People laughed at Heidi Lorenz’s tall election signs, made and posted by her husband Kirk. Some said they were an attempt to soften her feisty political reputation. Others called them refreshing (even if the flowers were plastic). But her flower power proved a winner for the Gravenhurst mayor-elect last night.

Setting cat amongst pigeons in Bracebridge

In Bracebridge Rick Mahoney turned a political friendship in to a full-time paid gig after former mayor Graydon Smith anointed — er, appointed — him deputy mayor before he became MPP.

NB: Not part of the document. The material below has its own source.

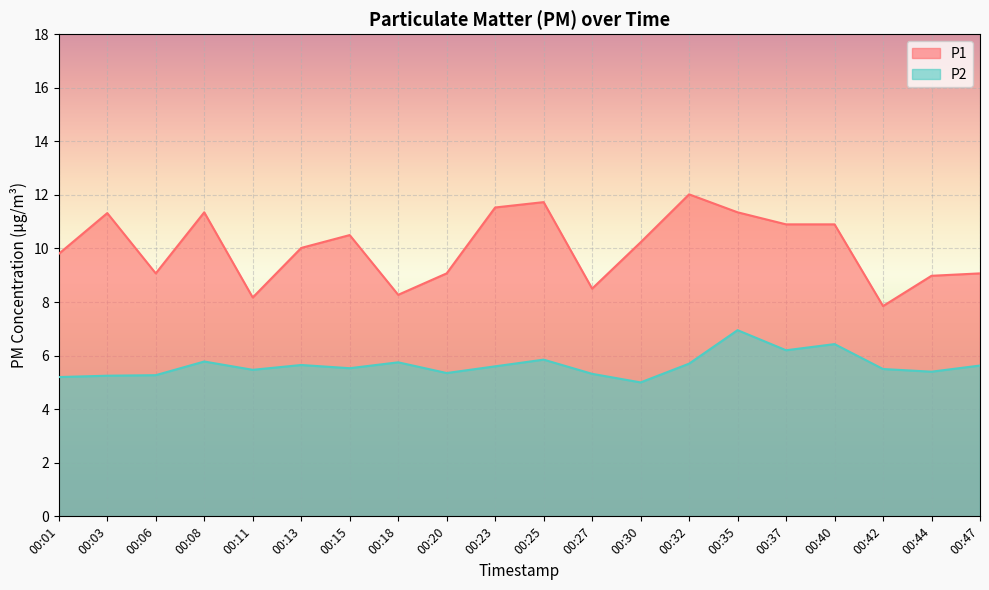

Rank the series by their average value, from highest to lowest.

P1, P2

Talk about succession planning. Wonder if councillors could do likewise? Best have a heart to heart with King Charles about the legitimacy of descendancy succession.

The Heart of Muskoka community had some wins and losses. Rookie Brenda Rhodes should be a good replacement for councillor Mark Quemby, who tried to move up a tier.

Rhodes, manager of the chamber of commerce, is a former provincial Liberal candidate.

Talk about setting a cat amongst the Tory pigeons. That will make for some lively debate around the council table with Conservative diehards Don Smith and Andrew Struthers.

Barb McMurray and Archie Bouie are back for yet one more go at it.

Missing will be Steven Clement, another just nice guy who chaired the district’s community services committee. Could he have handed his job over to Quemby?

Mahoney didn’t offer up much new for his town after the election, adding the MUCC arena/library project begun years ago will be worth watching at $60 million and counting for taxpayers.

He hinted at the Rona property the town owns overlooking the Bracebridge Falls. But offered up little else, not surprisingly. Like most Bracebridge councillors who keep their cards to close to their vest.

He and his council will likely be tied up in more legal wrangles with turtles, the Royal Muskoka College property on Lake Muskoka and Fowler’s mega quarry objections, reversals and another possible Ontario Land Tribunal appeal.

Huntsville’s Alcock strong mayor or status quo?

Up in Huntsville Alcock, a long-time councillor, will lead Muskoka’s largest community.

Again at first blush Monday she said she’ll rely on her council for direction the next four years.

At least they did a pretty decent main street makeover. But there’s still that thing about the empty eyesore lot where the Empire Hotel was — and which made for great TVO Main Street minute video.

Now that’s leadership (strong mayor?) or is she a consensus builder? Alcock learned that from departing Mayor Karin Terziano and her pre-decessor Conservative MP Scott Aitchison.

In the wings Georgian Bay and Lake of Bays will continue to agitate and scrape by and in the Muskoka burbs scramble for crumbs from Pine Street. While continuing to shout at a distance and advocate, respectively, for Port Severn, Honey Harbour, MacTier; and Baysville, Dwight and Dorset.

All part of the big Muskoka picture that will still look and feel the same four years hence when the some of these winners and losers will be on the hustings in 2026 walking the same walk and talking the same talk with the same things to say or offer … housing, affordable housing, climate, jobs ….

Nothing we didn’t hear this summer.

That may be comforting to too many. But there is so much more to Muskoka that needed — needs — to be addressed that wasn’t. Will ever be?

And with a storm on the horizon in every Port Carling and Port Sydney, best hold politicians’ to their few promises they have made.

As said: “The only thing necessary for the triumph of evil is for “councillors” to do nothing.

Good luck, but don’t hold your breath when you jump in to these murky Muskoka political waters.